The ideal that spec driven developers are pushing towards is that you’d check in the spec not the code. Anytime you need the code you’d just regenerate it. The problem is different models, different runs of the same model, and slightly different specs will produce radically different code.

It’s one thing when your program is slow, it’s something completely different when your program performance varies wildly between deployments.

This problem isn’t limited to performance, it’s every implicit implementation detail not captured in the spec. And it’s impossible to capture every implementation detail in the spec without the spec being as complex as the code.

AstroBen · 2026-02-08T00:59:37 1770512377

I made a very similar comment to this just today: https://news.ycombinator.com/item?id=46925036

I agree, and I didn't even fully consider "recompiling" would change important implementation details. Oh god

This seems like an impossible problem to solve? Either we specify every little detail, or AI reads our minds

sarchertech · 2026-02-08T01:28:03 1770514083

I don’t think it is possible to solve without AGI. I think LLMs can augment a lot of software development tasks, but we’ll still need to understand code until they can completely take over software engineering. Which I think requires an AI that can essentially take over any job.

feastingonslop · 2026-02-07T18:29:40 1770488980

Nobody is saying to skip testing the software. Testing is still important. What the code itself looks like, isn’t.

JackSlateur · 2026-02-07T23:42:32 1770507752

Knowing the inner working of a complex system is a hard requirement of its testing.

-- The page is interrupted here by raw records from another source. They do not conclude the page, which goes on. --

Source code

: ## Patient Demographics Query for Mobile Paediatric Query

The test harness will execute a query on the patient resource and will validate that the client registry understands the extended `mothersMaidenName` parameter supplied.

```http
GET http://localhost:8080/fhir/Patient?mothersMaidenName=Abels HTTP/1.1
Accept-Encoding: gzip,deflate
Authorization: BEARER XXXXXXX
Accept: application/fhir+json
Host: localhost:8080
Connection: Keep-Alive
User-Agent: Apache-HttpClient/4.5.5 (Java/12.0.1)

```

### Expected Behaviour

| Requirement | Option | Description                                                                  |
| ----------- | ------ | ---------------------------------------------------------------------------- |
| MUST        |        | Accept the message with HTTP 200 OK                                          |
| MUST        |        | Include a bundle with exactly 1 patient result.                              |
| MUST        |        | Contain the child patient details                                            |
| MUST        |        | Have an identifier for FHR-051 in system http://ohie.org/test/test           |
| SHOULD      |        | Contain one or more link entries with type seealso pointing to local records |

harrisi · 2026-02-08T10:00:32 1770544832

Testing is not a proof a software system is correct. Also, if tests are generated as well, there's no trust in how anything works or if the tests are covering important aspects.

feastingonslop · 2026-02-07T16:12:50 1770480770

And there was a time when using libraries and frameworks was the right thing to do, for that very reason. But LLMs have the equivalent of way more experience than any single programmer, and can generate just the bit of code that you actually need, without having to include the whole framework.

trescenzi · 2026-02-07T16:28:51 1770481731

As someone who’s built a lot of frontend frameworks this isn’t what I’ve found. Instead I’ve found that you end up with the middle ground choice which while effective is no better than the externally maintained library of choice. The reason to build your own framework is so it’s tailor suited to your use cases. The architecting required to do that LLMs can help with but you have to guide them and to guide them you need expertise.

plagiarist · 2026-02-07T16:33:48 1770482028

I would like a more reliable way to activate this "way more experience."

What I see in my own domain I often recognize as superficially working but flawed in various ways. I have to assume the domains I am less familiar are the same.

koverstreet · 2026-02-07T17:42:51 1770486171

Claude's a smart junior engineer who's read a lot of books but is lacking in real word experience.

It definitely eliminates a lot of tedium, but needs a lot of guidance if you want good results.

leecommamichael · 2026-02-07T16:46:01 1770482761

> can generate just the bit of code that you actually need

Design is the key. Codebases (libraries and frameworks not exempt,) have a designed uniformity to them. How does a beginner learn to do this sort of design? Can it be acquired completely by the programmer who uses LLMs to generate their code? Can it be beneficial to recognize opinionated design in the output of an LLM? How do you come to recognize opinion?

In my personal history, I've worked alongside many programmers who only ever used frameworks. They did not have coding design sensibilities deeper than a social populist definition of "best practice." They looked to someone else to define what they can or cannot do. What is right to do.

mnicky · 2026-02-07T16:19:42 1770481182

Critically, they will also enable faster future migration to a framework in case it proves useful.

feastingonslop · 2026-02-07T13:54:06 1770472446

I don’t understand the interest in “quality code.” I never need to look at the code itself. I just make sure it runs right.

acbart · 2026-02-07T13:55:16 1770472516

It makes it easier to make sure it runs right. Code that is easier to make sure is quality code. Code that is hard to make sure is not quality code.